In text-to-speech systems, it is often necessary to predict the prosody of the output speech; segment durations are an important aspect of prosody. Although in some unit-selection systems, such as Festival 2 (Clark et al., 2004), no prediction of duration is required, this can lead to unpredictable prosody in the output speech. Even if the predicted durations are not imposed on the selected units via signal processing, the prediction of phone duration can still be used to compute a duration component of the target cost. In other cases, such as non-concatenative systems (e.g. Hidden Markov Model approaches, Tokuda et al., 2002) or expressive/emotional speech synthesis (e.g. Strom et al., 2006), explicit prediction of phone durations are necessary.
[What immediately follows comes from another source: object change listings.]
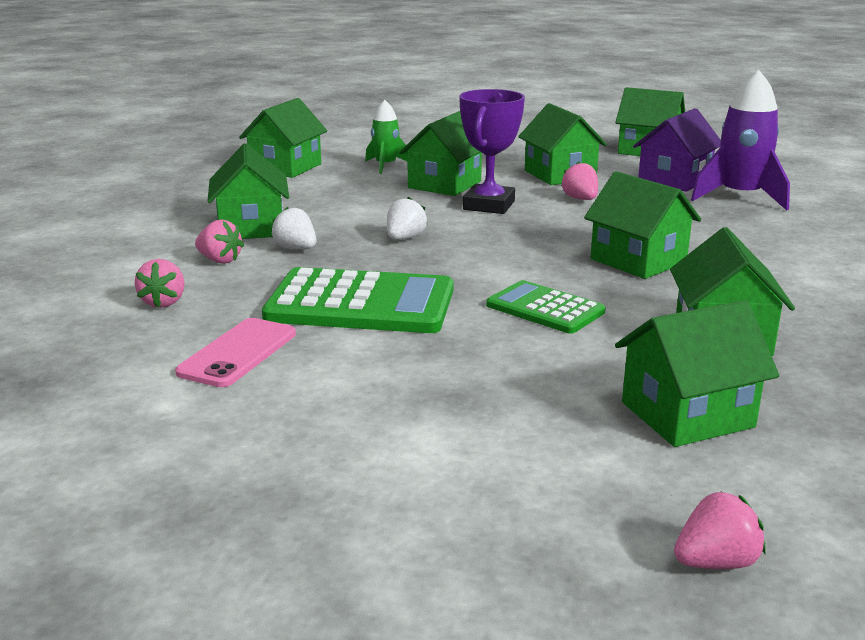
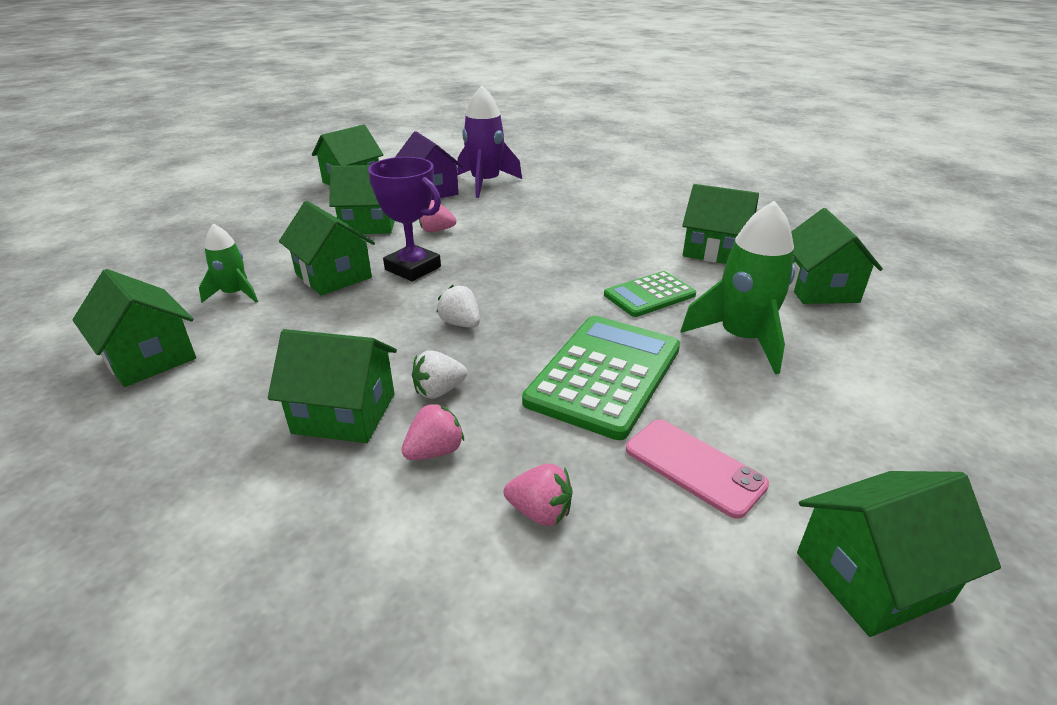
camera: 70 degrees left, 10 degrees up
(488, 365) = (741, 339): none -> green rocket
(638, 261) = (579, 243): green house -> green house (871, 576)
(716, 562) = (981, 324): pink strawberry -> none

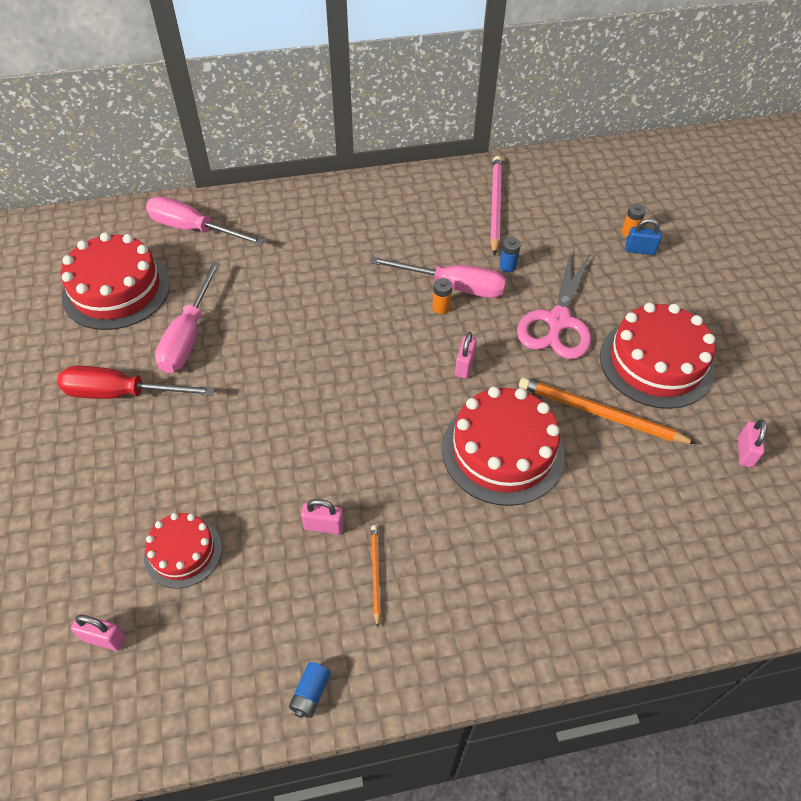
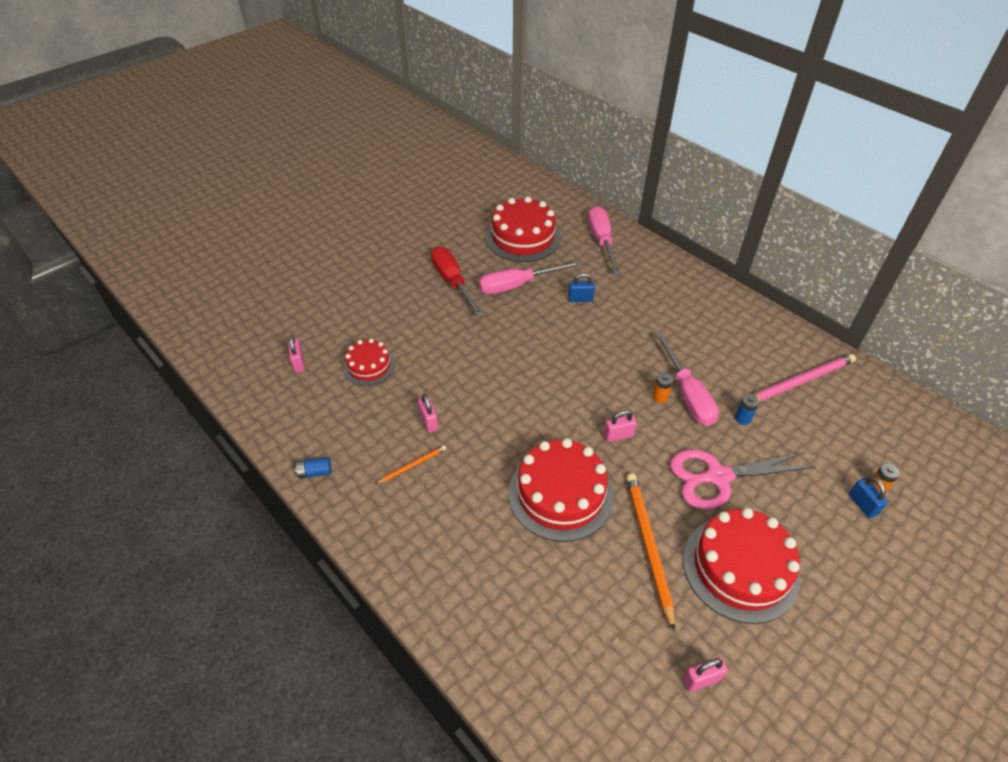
camera: 60 degrees right, 5 degrees down
(261, 294) = (580, 299): none -> blue padlock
Since duration is a factor affecting listener’s perception of naturalness of synthetic speech (e.g. Mayo et al., 2005), there is still a need for accurate duration predictions.
In common with many other areas of speech and language processing, the databases used to train phone duration models are unbalanced. In the space of all possible combinations of linguistic factor values, only some are linguistically plausible and, of those, only a small fraction will actually be observed in any corpus. Of the observed feature vectors (these are vectors of linguistic factor values), many will be very rare – i.e. low in frequency. However, as was shown by van Santen (1994), the joint probability mass of all these rare vectors taken together is sufficiently large to mean that they cannot simply be neglected. In other words, in any individual sentence, it is very likely that we will encounter one or more of these rare vectors. Therefore, models of phone duration must be robust: they must predict appropriate durations for rare (and indeed previously unseen) vectors.
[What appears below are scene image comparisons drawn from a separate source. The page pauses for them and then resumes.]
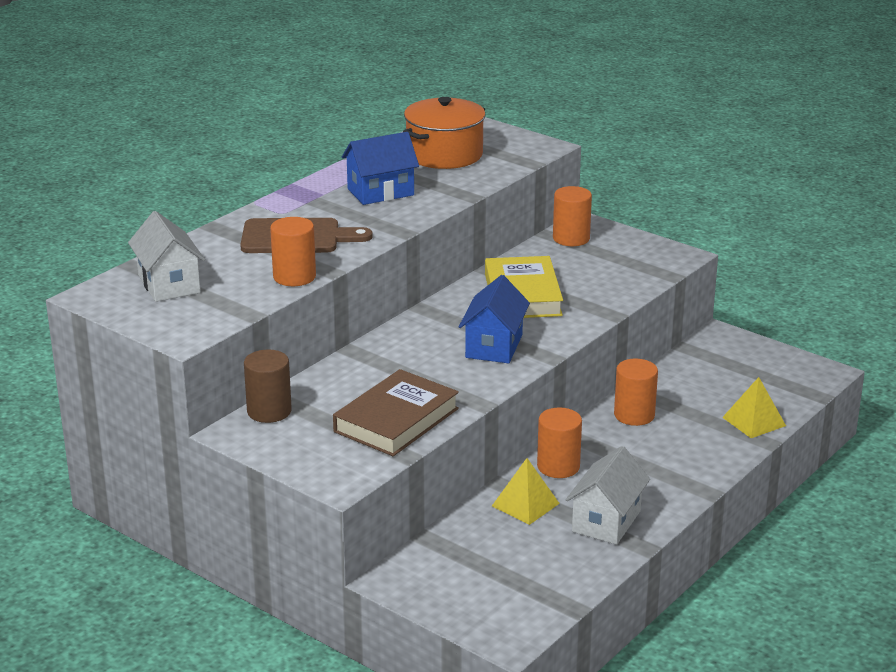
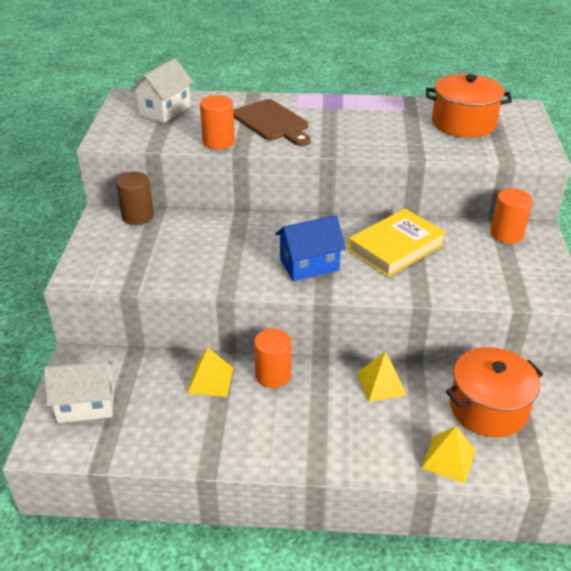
camera: 55 degrees right, 10 degrees up
(380, 192) = (373, 124): blue house -> none
(396, 420) = (170, 266): brown book -> none
(606, 521) = (224, 432): white house -> white house (86, 405)
(634, 415) = (381, 384): orange cylinder -> yellow pyramid
(718, 378) = (488, 408): none -> orange pot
In addition, there exists a problem of factor confounding: different factors occur with unequal frequencies in the training database. As a result, raw durations calculated from the database can be deceptive. van Santen (1994) gives an example of within-word position and stress factor confounding. Durations of vowels turn out to be shorter in word-final syllables than in non-word-final syllables, if stressed and unstressed vowels are analysed together. But, unstressed vowels are shorter than stressed vowels and word-final syllables are five times more likely to be unstressed than stressed. So, if stressed and unstressed vowels are analysed separately, the vowel duration in final syllables (all other factors being equal) is longer than in non-final syllables, as we would expect.
The linguistic factors affecting a phone’s duration interact with one another; the value of one or more factors may amplify or attenuate the effect of another factor. van Santen (1994) showed that these effects are easily predicted.
A robust model for predicting phone duration must address all of these issues. It should generalise well in order to successfully predict the duration of phones with rare (or previously unseen) feature vectors. It may be desirable to allow some factors to be unspecified or have ambiguous values; this would be the case if these factors’ values are predicted by some other model which is not 100% accurate – for example, part of speech or features relating to the position of syllable boundaries.
We expect a duration model that properly accounts for factor interactions and confounding to be more accurate than a model that does not.
We have demonstrated that Bayesian Network models can be successfully used to predict phone duration and that they outperform CART and SoP models. Building and training these models can be be time consuming but, once the model is trained, it is computationally very cheap to use for duration prediction, since it is essentially a look-up table. The BN structures found here could probably be used directly on other voice databases (i.e. relearn only the parameters, not the network structure), particularly for consonants.